### SOURCE PASSAGE
-- Opening Marker --

Re: [net-next 0/3] Per epoll context busy poll support

Joe Damato <jdamato@xxxxxxxxxx> · Fri, 2 Feb 2024 11:33:33 -0800

On Fri, Feb 02, 2024 at 10:22:39AM -0800, Jakub Kicinski wrote:
> On Fri, 2 Feb 2024 11:23:28 -0600 Samudrala, Sridhar wrote:
> > > I know I am replying to a stale thread on the patches I've submit (there is
> > > a v5 now [1]), but I just looked at your message - sorry I didn't reply
> > > sooner.
> > > 
> > > The per-queue and per-napi netlink APIs look extremely useful, thanks for
> > > pointing this out.
> > > 
> > > In my development tree, I had added SIOCGIFNAME_BY_NAPI_ID which works
> > > similar to SIOCGIFNAME: it takes a NAPI ID and returns the IF name. This is
> > > useful on machines with multiple NICs where each NIC could be located in
> > > one of many different NUMA zones.
> > > 
> > > The idea was that apps would use SO_INCOMING_NAPI_ID, distribute the NAPI
> > > ID to a worker thread which could then use SIOCGIFNAME_BY_NAPI_ID to
> > > compute which NIC the connection came in on. The app would then (via
> > > configuration) know where to pin that worker thread; ideally somewhere NUMA
> > > local to the NIC.

-- Closing Marker --

### WORK ITEM A
In the busy poll mailing-list message, what does SIOCGIFNAME_BY_NAPI_ID take as input, and what does it return?
### WORK ITEM B
Write the next part of the busy poll mailing-list message, picking up after its final sentence.

### RECORD SET
-- Opening Marker --

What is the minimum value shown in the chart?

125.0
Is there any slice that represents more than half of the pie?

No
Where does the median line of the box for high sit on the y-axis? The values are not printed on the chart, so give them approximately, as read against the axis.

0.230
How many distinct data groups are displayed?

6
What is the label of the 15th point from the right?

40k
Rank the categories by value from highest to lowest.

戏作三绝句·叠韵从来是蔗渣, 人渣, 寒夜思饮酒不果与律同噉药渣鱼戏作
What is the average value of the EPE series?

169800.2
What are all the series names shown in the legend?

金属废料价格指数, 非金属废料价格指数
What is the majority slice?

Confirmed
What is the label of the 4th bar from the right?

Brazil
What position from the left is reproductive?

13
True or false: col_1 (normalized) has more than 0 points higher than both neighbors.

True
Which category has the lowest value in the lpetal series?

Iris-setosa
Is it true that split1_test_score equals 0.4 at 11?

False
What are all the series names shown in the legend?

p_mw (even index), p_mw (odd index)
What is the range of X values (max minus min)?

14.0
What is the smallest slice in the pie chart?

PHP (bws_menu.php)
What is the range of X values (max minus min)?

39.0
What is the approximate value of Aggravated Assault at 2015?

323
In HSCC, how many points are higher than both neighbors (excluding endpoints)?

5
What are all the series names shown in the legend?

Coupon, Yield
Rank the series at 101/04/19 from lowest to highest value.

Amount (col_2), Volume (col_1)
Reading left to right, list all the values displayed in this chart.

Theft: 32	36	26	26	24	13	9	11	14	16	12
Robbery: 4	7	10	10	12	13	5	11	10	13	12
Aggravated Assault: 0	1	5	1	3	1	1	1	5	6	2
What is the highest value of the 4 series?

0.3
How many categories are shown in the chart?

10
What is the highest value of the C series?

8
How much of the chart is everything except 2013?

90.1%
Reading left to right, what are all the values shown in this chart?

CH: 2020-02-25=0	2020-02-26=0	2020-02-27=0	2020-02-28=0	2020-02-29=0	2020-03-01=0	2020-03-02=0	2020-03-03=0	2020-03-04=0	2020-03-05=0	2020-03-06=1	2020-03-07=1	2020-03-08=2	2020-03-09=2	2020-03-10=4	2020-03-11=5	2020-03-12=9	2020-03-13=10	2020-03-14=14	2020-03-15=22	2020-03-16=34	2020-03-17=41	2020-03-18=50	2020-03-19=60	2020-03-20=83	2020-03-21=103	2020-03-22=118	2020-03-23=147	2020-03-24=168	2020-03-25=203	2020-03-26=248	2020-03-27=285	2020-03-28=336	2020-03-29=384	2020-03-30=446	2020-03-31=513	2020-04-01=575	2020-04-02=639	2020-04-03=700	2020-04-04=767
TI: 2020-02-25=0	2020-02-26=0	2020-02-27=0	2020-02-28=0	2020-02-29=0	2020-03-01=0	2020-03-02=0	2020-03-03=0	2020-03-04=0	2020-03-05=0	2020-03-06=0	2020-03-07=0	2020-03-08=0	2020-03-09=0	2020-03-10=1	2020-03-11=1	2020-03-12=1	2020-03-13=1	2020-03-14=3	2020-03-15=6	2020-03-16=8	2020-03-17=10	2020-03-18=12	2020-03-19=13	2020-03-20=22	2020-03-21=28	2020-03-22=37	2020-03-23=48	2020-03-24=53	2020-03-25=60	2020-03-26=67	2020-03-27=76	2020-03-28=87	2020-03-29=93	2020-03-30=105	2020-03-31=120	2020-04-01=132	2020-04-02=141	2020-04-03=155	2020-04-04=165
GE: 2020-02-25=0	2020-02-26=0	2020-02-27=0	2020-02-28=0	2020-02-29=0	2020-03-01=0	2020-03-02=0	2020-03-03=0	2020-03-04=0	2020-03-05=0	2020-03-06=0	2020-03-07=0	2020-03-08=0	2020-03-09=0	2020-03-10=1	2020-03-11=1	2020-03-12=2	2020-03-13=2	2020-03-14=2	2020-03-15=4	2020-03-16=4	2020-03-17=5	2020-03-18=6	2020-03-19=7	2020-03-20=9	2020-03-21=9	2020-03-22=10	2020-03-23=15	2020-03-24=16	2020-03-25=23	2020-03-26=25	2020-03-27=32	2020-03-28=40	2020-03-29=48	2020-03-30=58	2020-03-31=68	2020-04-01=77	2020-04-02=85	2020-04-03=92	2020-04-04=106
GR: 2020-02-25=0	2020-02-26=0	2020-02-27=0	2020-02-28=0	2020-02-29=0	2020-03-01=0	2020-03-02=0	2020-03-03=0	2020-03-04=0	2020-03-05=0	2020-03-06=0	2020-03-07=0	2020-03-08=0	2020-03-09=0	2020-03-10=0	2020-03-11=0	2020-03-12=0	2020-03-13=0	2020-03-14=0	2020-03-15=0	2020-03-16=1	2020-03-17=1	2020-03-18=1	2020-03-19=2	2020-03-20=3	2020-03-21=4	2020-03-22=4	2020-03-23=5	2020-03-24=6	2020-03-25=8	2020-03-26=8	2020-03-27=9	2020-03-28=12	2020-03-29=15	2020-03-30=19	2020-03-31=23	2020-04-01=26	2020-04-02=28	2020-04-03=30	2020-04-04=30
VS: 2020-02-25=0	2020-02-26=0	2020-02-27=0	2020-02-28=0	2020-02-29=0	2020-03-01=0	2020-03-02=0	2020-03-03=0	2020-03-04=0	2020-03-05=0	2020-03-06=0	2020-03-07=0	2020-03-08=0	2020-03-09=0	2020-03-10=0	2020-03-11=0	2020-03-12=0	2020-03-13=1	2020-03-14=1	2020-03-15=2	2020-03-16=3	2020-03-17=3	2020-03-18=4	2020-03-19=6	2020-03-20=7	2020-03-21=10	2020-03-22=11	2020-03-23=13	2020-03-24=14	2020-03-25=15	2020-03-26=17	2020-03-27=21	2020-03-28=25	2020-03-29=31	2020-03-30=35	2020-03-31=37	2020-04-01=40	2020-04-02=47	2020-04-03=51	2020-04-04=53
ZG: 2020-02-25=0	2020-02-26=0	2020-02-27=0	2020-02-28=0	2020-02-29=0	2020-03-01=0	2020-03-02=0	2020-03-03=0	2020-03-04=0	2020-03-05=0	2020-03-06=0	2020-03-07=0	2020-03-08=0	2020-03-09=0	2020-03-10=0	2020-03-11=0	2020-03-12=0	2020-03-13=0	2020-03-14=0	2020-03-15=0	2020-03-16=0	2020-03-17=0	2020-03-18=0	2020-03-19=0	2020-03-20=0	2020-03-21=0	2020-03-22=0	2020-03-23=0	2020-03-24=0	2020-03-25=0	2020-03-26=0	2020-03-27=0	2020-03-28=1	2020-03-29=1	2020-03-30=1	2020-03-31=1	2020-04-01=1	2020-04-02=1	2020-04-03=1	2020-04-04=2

-- Closing Marker --

### ANSWER SPACE A
It takes a NAPI ID and returns the interface (IF) name.

### ANSWER SPACE B
> > > 
> > > I had assumed that such a change would be rejected, but I figured I'd send
> > > an RFC for it after the per epoll context stuff was done and see if anyone
> > > thought SIOCGIFNAME_BY_NAPI_ID would be useful for them, as well.  
> > 
> > I think you should be able to get this functionality via the netdev-genl 
> > API to get napi parameters. It returns ifindex as one of the parameters 
> > and you should able to get the name from ifindex.
> > 
> > $ ./cli.py --spec netdev.yaml --do napi-get --json='{"id": 593}'
> > {'id': 593, 'ifindex': 12, 'irq': 291, 'pid': 3727}
> 
> FWIW we also have a C library to access those. Out of curiosity what's
> the programming language you'd use in user space, Joe?

I am using C from user space. Curious what you think about
SIOCGIFNAME_BY_NAPI_ID, Jakub? I think it would be very useful, but not
sure if such an extension would be accepted. I can send an RFC, if you'd
like to take a look and consider it. I know you are busy and I don't want
to add too much noise to the list if I can help it :)

Here's a brief description of what I'm doing, which others might find
helpful:

1. Machine has multiple NICs. Each NIC has 1 queue per busy poll app
thread, plus a few extra queues for other non busy poll usage.

2. A custom RSS context is created to distribute flows to the busy poll
queues. This context is created for each NIC. The default context directs
flows to the non-busy poll queues.

3. Each NIC has n-tuple filters inserted to direct incoming connections
with certain destination ports (e.g. 80, 443) to the custom RSS context.
All other incoming connections will land in the default context and go to
the other queues.

4. IRQs for the busy poll queues are pinned to specific CPUs which are NUMA
local to the NIC.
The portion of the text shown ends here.